**What is being asked**
Repeat each record exactly. Any picture gets left out.

<<<<

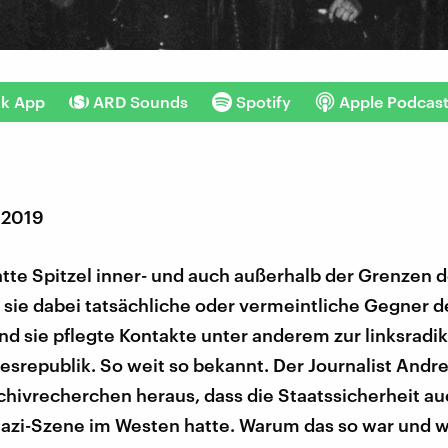
nk App
ARD Sounds
Spotify
Apple Podcas
 2019
atte Spitzel inner- und auch außerhalb der Grenzen 
 sie dabei tatsächliche oder vermeintliche Gegner d
Und sie pflegte Kontakte unter anderem zur linksradi
esrepublik. So weit so bekannt. Der Journalist Andre
chivrecherchen heraus, dass die Staatssicherheit au
nazi-Szene im Westen hatte. Warum das so war und w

>>>>

**The completed task**
nk App
ARD Sounds
Spotify
Apple Podcas
 2019
atte Spitzel inner- und auch außerhalb der Grenzen 
 sie dabei tatsächliche oder vermeintliche Gegner d
Und sie pflegte Kontakte unter anderem zur linksradi
esrepublik. So weit so bekannt. Der Journalist Andre
chivrecherchen heraus, dass die Staatssicherheit au
nazi-Szene im Westen hatte. Warum das so war und w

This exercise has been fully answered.